Many young people seem to love text messaging -- anywhere, anytime. But there's growing concern that "anywhere, anytime" could lead to some serious, if not deadly, consequences.
Police say text messaging could have played a role in a crash in June near Rochester, N.Y., that killed five recent high school graduates. The Buffalo News reports that records show that seconds before the crash, the driver's cell phone received a text message, and the sender received a response.
Police don't know if driver Bailey Goodman was the one who responded to the text message. They say driver inexperience, a dangerous passing maneuver and speed were factors in the crash.

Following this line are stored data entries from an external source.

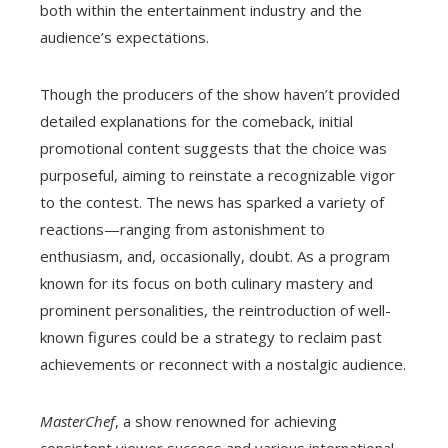
both within the entertainment industry and the
audience’s expectations.
Though the producers of the show haven’t provided
detailed explanations for the comeback, initial
promotional content suggests that the choice was
purposeful, aiming to reinstate a recognizable vigor
to the contest. The news has sparked a variety of
reactions—ranging from astonishment to
enthusiasm, and, occasionally, doubt. As a program
known for its focus on both culinary mastery and
prominent personalities, the reintroduction of well-
known figures could be a strategy to reclaim past
achievements or reconnect with a nostalgic audience.
MasterChef
, a show renowned for achieving
consistent viewer success and various international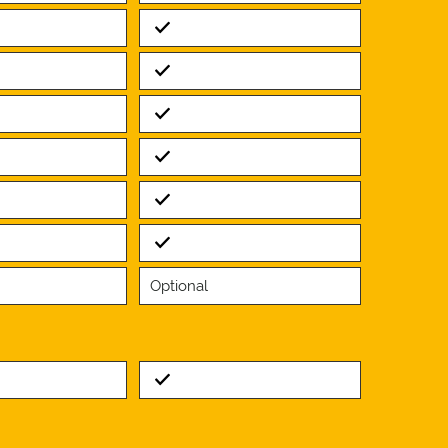
Standard
Standard
Standard
Standard
Standard
Standard
Optional
Standard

I got a taste of how pervasive the text-messaging phenomenon is on Saturday as I stood in line to buy groceries. The young man who was bagging the purchases was only using one hand -- and with the other, he was furiously text messaging on his cell phone.
When it was my turn, I asked him to put away the phone and focus on my groceries. He mumbled "OK" and stowed his phone, but I noticed that he pulled it out again as soon as I walked away.
Obviously, that kind of multitasking would become serious behind the wheel. As Joe Gandelman notes at the Moderate Voice blog about the New York crash, "the most dreaded person on the road is now the person with the cell phone."
Do you agree? Has text messaging made cell phone use while driving too dangerous to be ignored? What about the idea of an age limit on cell phone use while driving?